# Voltage-induced strain clocking of nanomagnets with perpendicular   magnetic anisotropies

**Authors:** Qianchang Wang, Jin-Zhao Hu, Cheng-Yen Liang, Abdon Sepulveda, Greg, Carman

arXiv: 1812.02268 · 2018-12-07

## TL;DR

This study models voltage-induced strain clocking in nanomagnetic logic with perpendicular anisotropies, revealing material-dependent efficiencies and switching behaviors, and demonstrating versatile clocking mechanisms for potential in-memory computing.

## Contribution

It introduces a comprehensive finite element simulation of strain-mediated Bennett clocking in different multiferroic nanomagnetic systems with perpendicular anisotropies, highlighting material-specific advantages and switching modes.

## Key findings

- Terfenol-D exhibits the highest energy efficiency, 100 times more than Ni and CoFeB.
- CoFeB has slower switching and lower bit-density due to dipole coupling.
- Precessional and Bennett clocking modes can be achieved with the same architecture using different voltages.

## Abstract

Nanomagnetic logic (NML) has attracted attention during the last two decades due to its promise of high energy efficiency combined with non-volatility.

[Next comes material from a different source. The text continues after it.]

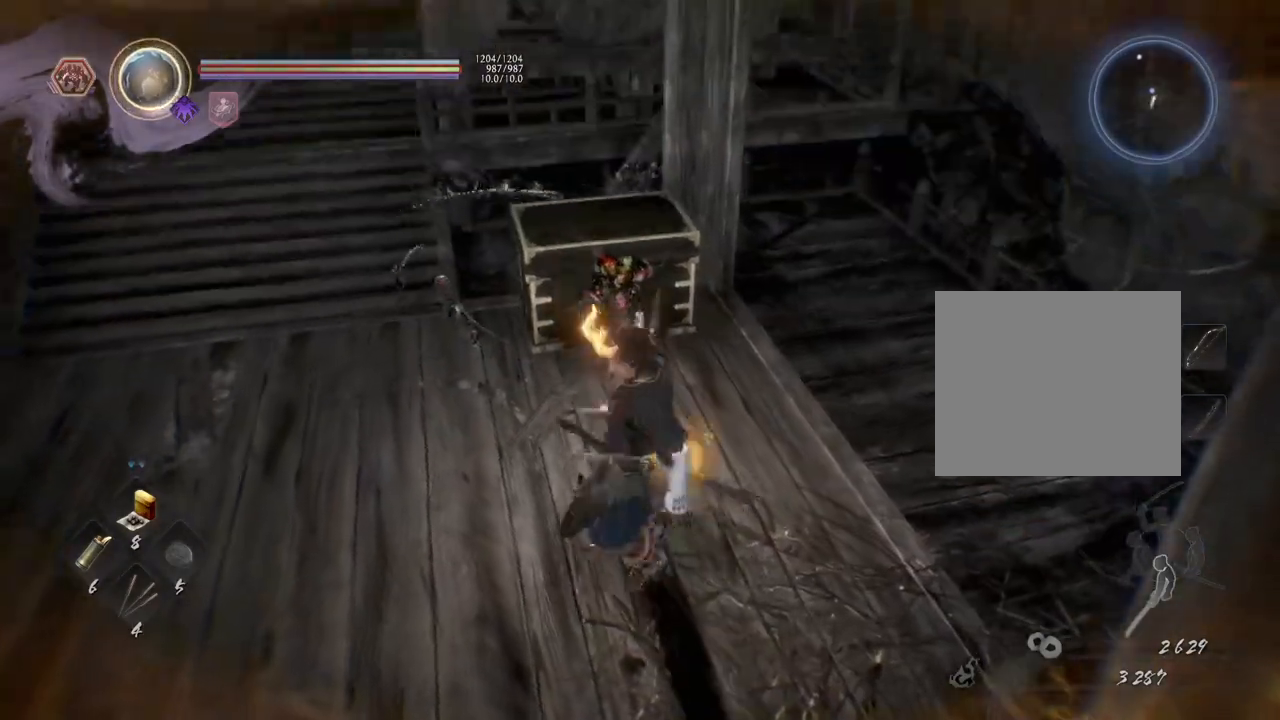
{"buttons": [], "left_stick": "left", "right_stick": "up", "events": [[400, "right_stick", "up"]]}
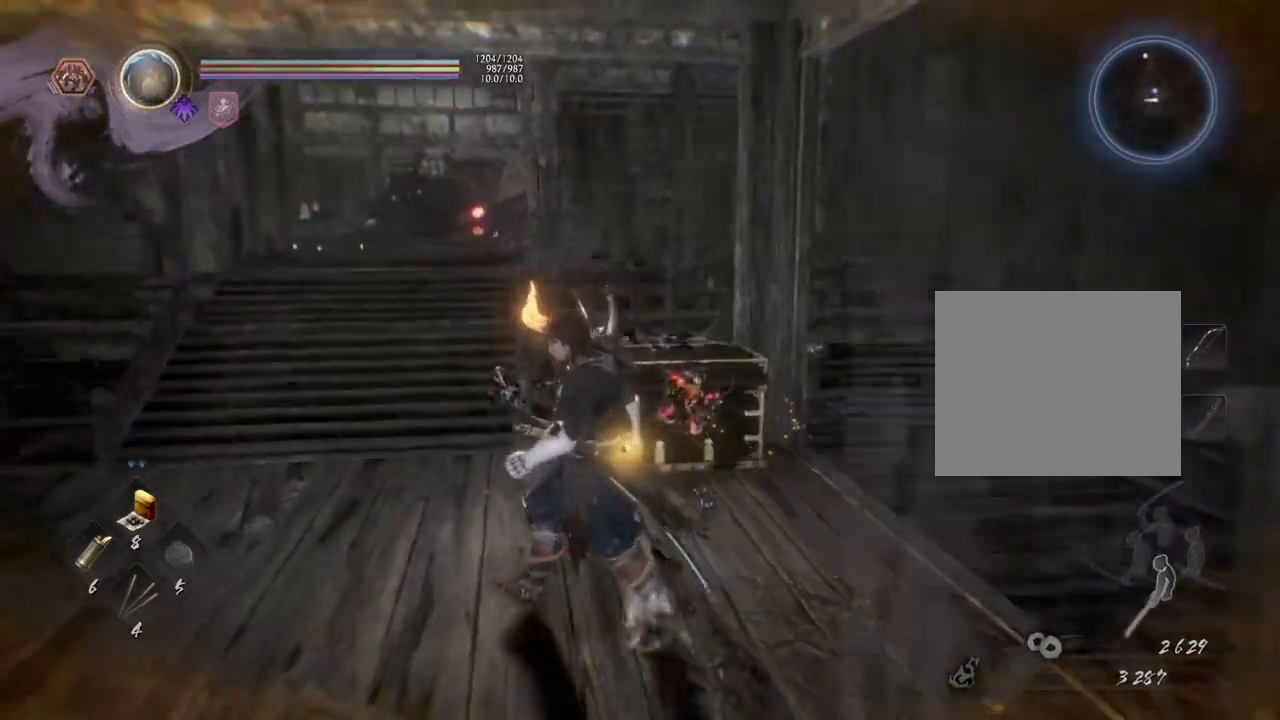
{"buttons": [], "left_stick": "left", "right_stick": "right", "events": [[350, "right_stick", "center"], [433, "right_stick", "right"]]}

Data transmission in NML relies on Bennett clocking through dipole interaction between neighboring nanomagnetic bits. This paper uses a fully coupled finite element model to simulate Bennett clocking based on strain-mediated multiferroic system for Ni, CoFeB and Terfenol-D with perpendicular magnetic anisotropies. Simulation results demonstrate that Terfenol-D system has the highest energy efficiency, which is 2 orders of magnitude more efficient than Ni and CoFeB. However, the high efficiency is associated with switching incoherency due to its large magnetostriction coefficient. It is also suggested that the CoFeB clocking system is slower and has lower bit-density than in Ni or Terfenol-D systems due to its large dipole coupling. Moreover, we demonstrate that the precessional perpendicular switching and the Bennett clocking can be achieved using the same strain-mediated multiferroic architecture with different voltage pulsing. This study opens new possibilities to an all-spin in-memory computing system.